++++ Data provided
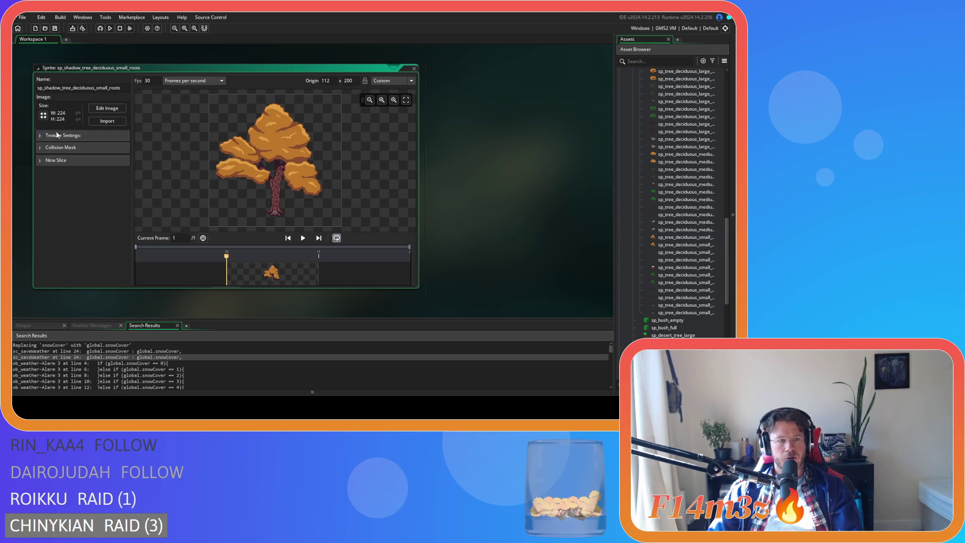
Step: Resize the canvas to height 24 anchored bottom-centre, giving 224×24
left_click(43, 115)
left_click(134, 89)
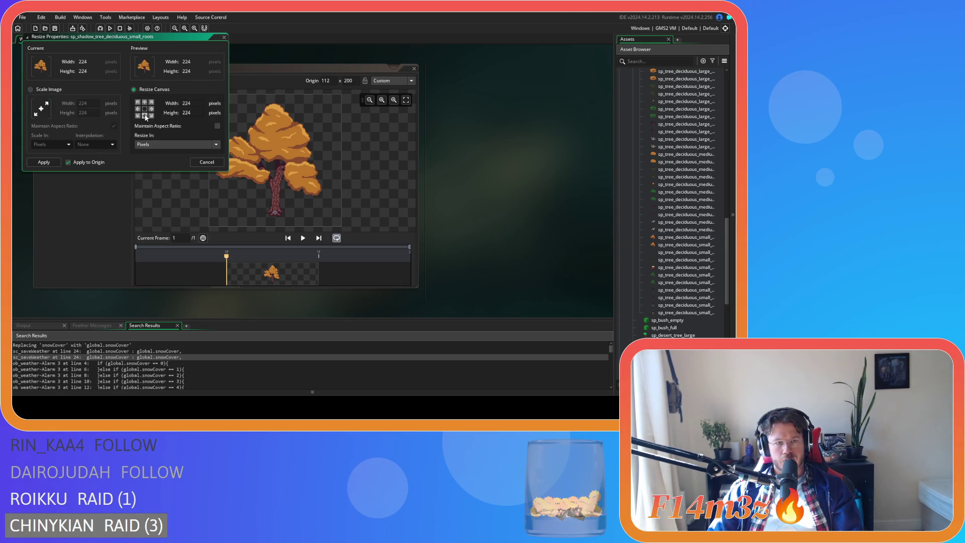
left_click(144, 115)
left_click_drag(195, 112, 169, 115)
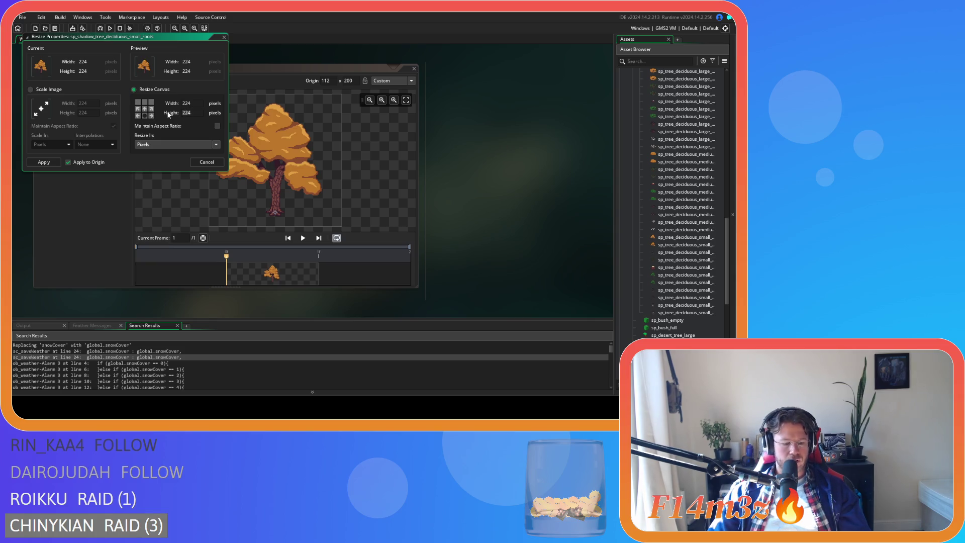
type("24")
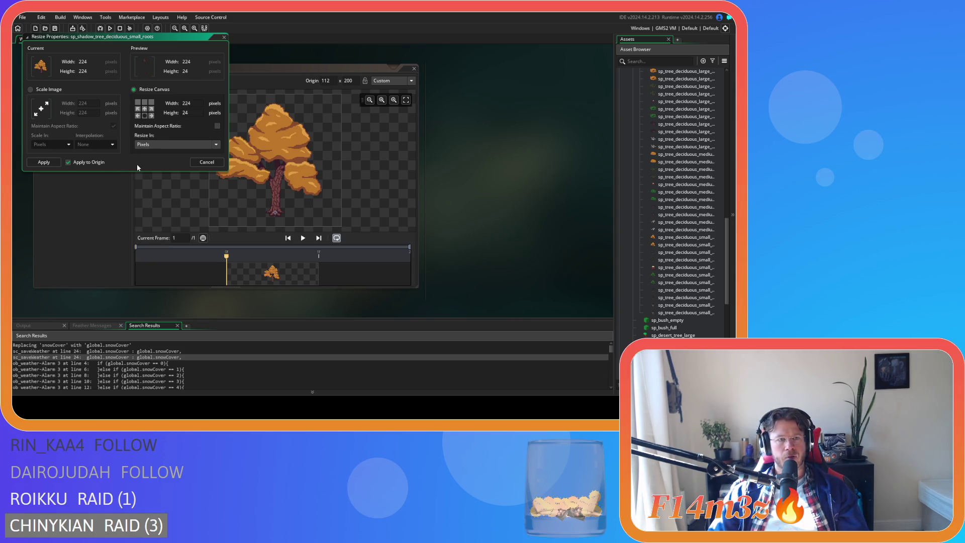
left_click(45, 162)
++++++++
(Task directions) The answer must be the full listing, exact in every line, with the pictures removed.

(Your solution)
Step: Resize the canvas to height 24 anchored bottom-centre, giving 224×24
left_click(43, 115)
left_click(134, 89)
left_click(144, 115)
left_click_drag(195, 112, 169, 115)
type("24")
left_click(45, 162)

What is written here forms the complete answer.